I have to say I am quite curious to discover just how Snowman ended up in such a position as Crake and Oryx it seems have indeed become essentially these god-like figures, or some kind of masterminds who recreated the world. I wonder what because of them, and how Snowman had become left behind where he is.

I thought the instances of Crake's and Jimmy's Internet searching and the type of content of which they accessed was very reflective of our Reality TV culture. With the popularity of Reality TV, and with the Internet and blogs, facebook, videoblogs, youtube etc.. we are a very voyeuristic culture of people who like to watch and like to be watched. I could easily believe that many of those websites visited by Crake and Jimmy could actually be found on the Internet today.

One of the things that I have found quite interesting about the book, and that I have found quite enjoyable is the presence of some of the various different strange hybrid animals. As the one thing that has always seemed a bit curious to me and somewhat bothersome is the fact in most books that deal with this sort of dystopian future, the impression is given that all other forms of animal life have become nonexistent.

I like this strange little creatures and I like Atwood's imagination in having created them.


Sophia Roberts | 1324 comments Yes the animals are very interesting.

What do you think of the Children of Crake? Do you think it will one day be possible to create such modified humans?

Yes, I thought the parallels between our world and this one were striking. Is any novel a form of virtual reality entertainment, or a one-way mirror?


Angelina RE: The Children of Crake...
I thought the focus on the skin color was interesting. In these 5 chapters it sounds like everything else about the CoC is standardized except their skin color. For example there isn't much variation in body type or temperament. In fact Snowman mentions something in Ch. 5 about not being able to tell which female was speaking because she was in the shade of the forest (and he couldn't see her skin color). In (real) society today there still seems to be a lot of focus on skin color as an important factor for what makes people/groups similar or dissimilar to each other. However in these chapters of the book...it is not that attitudes have changed, and this new group of "humans" doesn't care about differences anymore...It's more that the differences that truly make people unique have been erased. I'm wondering...is the fact that skin color is the only variation in the CoC a commentary of some kind by Ms. Atwood, or is it just a way for her to avoid choosing one color over another?
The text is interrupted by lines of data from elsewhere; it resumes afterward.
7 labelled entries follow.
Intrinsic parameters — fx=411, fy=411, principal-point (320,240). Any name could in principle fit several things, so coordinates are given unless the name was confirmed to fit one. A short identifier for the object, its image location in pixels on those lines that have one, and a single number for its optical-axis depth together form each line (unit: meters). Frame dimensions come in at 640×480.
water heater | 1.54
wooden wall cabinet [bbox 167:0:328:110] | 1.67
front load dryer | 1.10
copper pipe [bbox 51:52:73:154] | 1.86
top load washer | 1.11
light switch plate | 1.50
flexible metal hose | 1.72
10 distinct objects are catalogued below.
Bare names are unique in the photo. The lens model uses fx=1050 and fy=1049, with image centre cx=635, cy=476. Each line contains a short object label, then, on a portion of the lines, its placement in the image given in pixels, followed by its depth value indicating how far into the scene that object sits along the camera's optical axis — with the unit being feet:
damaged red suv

I'll be curious to learn more about the Children of Crake in the coming chapters...


Silver Angelina wrote: "RE: The Children of Crake...
I thought the focus on the skin color was interesting. In these 5 chapters it sounds like everything else about the CoC is standardized except their skin color. For ex..."


That is an interesting question. I have to admit I did not even really notice the fact (or give it much thought) that the color of their skin is the only thing that remained a difference between them.
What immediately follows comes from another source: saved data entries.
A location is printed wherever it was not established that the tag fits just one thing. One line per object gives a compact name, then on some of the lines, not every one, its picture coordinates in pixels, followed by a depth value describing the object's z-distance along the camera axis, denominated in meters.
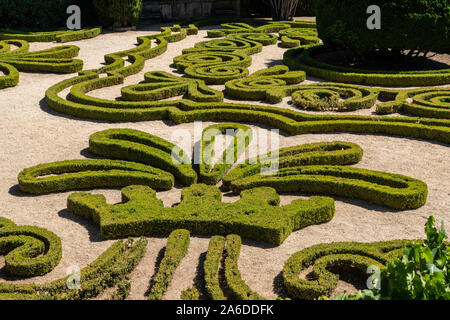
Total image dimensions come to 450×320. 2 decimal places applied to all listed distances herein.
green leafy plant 4.11
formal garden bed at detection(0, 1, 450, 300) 6.53
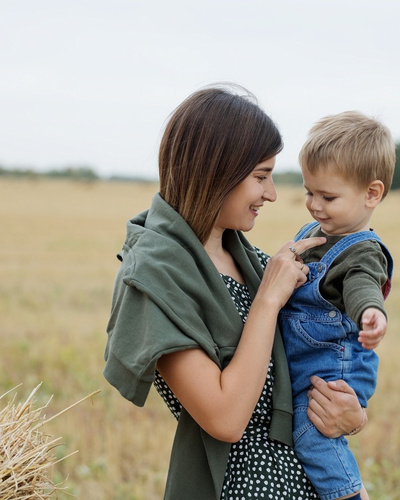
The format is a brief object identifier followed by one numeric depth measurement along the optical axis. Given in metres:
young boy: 2.34
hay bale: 1.76
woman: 2.14
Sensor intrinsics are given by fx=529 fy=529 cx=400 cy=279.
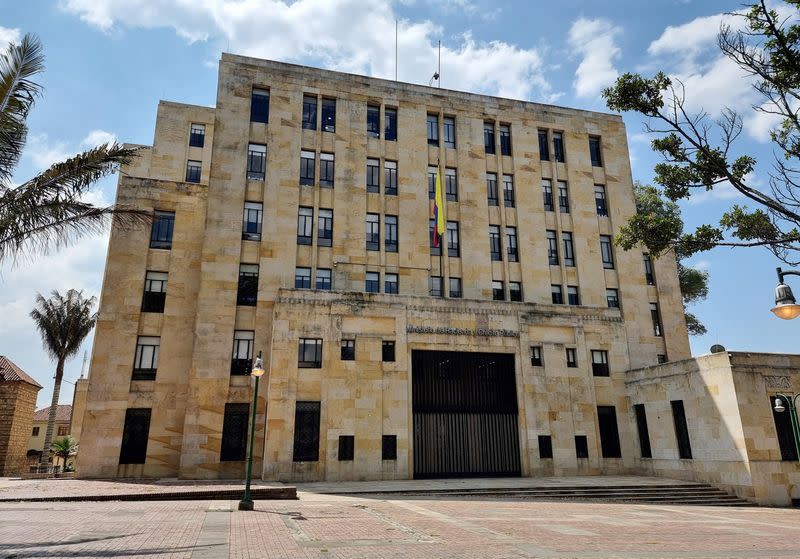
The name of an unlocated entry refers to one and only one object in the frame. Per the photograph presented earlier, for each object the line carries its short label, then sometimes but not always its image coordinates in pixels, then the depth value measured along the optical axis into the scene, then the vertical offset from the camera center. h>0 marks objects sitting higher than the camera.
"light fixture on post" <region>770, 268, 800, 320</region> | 9.27 +2.26
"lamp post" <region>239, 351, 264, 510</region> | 15.27 -0.87
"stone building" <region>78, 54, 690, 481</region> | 26.86 +8.25
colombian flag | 31.16 +12.66
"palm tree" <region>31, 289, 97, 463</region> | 37.94 +8.14
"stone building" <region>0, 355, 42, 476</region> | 33.03 +1.69
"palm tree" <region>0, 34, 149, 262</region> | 13.92 +7.07
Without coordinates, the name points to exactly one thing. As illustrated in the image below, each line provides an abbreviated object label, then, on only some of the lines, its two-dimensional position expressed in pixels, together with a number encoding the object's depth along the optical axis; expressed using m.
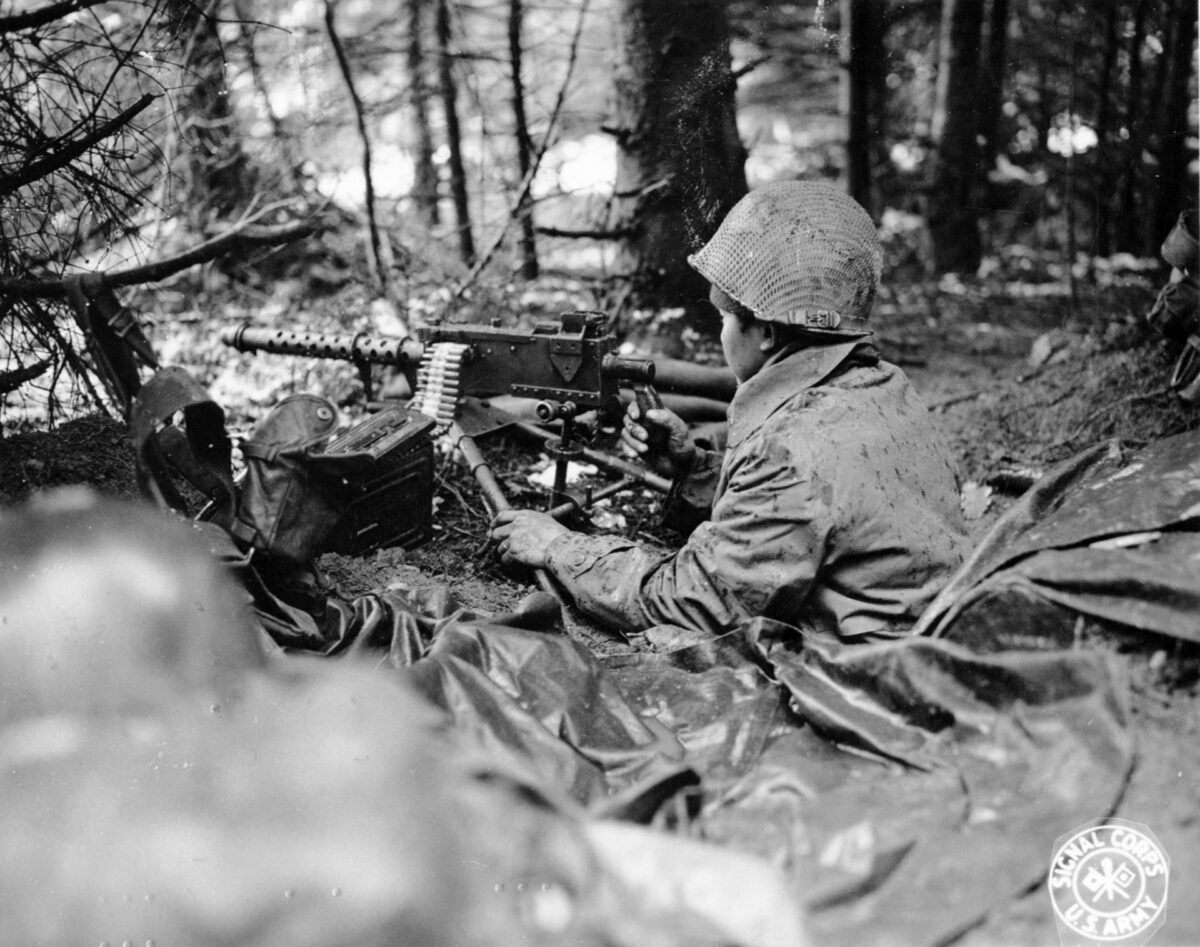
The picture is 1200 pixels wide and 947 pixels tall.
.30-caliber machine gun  4.04
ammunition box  3.46
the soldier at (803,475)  2.95
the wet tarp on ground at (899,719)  1.96
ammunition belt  4.18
Crake was very practical minded so maybe once the impulses within the people to be hostile, aggressive, or judgmental of each other were removed Crake decided that skin color was really irrelevant and changing it to one thing or another would not have a functional purpose. Perhaps it is Atwood herself making a statement about how truly it does not matter what color our skin is.
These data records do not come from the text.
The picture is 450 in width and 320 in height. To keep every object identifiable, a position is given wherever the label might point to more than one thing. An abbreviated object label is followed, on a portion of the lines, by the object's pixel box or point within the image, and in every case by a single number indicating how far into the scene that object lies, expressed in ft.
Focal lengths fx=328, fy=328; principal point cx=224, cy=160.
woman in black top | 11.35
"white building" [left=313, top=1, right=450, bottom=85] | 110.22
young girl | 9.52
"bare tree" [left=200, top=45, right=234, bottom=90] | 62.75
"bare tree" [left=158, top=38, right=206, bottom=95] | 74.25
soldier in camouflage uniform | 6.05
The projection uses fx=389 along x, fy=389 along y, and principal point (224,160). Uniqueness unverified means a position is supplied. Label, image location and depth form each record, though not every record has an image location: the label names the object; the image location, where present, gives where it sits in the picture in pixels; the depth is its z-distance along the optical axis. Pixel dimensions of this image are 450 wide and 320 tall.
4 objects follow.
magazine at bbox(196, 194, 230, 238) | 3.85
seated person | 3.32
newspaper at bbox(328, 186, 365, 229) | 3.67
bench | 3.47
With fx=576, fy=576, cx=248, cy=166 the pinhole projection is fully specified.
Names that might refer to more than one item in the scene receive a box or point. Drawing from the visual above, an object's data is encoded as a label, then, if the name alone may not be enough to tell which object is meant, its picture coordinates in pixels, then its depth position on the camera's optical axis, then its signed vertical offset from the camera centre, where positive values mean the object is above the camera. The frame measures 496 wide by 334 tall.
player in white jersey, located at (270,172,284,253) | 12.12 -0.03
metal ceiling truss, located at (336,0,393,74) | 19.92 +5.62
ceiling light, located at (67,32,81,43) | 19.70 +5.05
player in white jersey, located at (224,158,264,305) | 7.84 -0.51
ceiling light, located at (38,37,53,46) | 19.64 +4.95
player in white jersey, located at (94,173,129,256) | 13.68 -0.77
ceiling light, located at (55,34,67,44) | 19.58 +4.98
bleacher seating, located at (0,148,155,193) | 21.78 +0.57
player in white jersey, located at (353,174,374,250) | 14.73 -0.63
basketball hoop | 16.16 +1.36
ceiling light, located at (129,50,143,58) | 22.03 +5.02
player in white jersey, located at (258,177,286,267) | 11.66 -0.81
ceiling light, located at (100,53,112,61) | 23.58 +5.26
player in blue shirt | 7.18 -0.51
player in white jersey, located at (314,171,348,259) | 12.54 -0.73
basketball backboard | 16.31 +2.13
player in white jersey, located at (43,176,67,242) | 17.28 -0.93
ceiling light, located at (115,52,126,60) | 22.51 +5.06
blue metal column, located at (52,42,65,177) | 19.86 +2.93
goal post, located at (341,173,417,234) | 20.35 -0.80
I think that if Atwood wanted to avoid seemingly choosing one race over another she could have just said they were all made purple or something to that affect.


Sophia Roberts | 1324 comments To what extent would a different choice have coloured (sorry!) our feelings towards the Crakes? I wonder what the Crakes feel/think about Snowman's skin colour; the way it reacts to the sun, for instance.

Come to think of it, I wonder how observant they are?

Surely, at some point they will evolve into more critical and analytic creatures.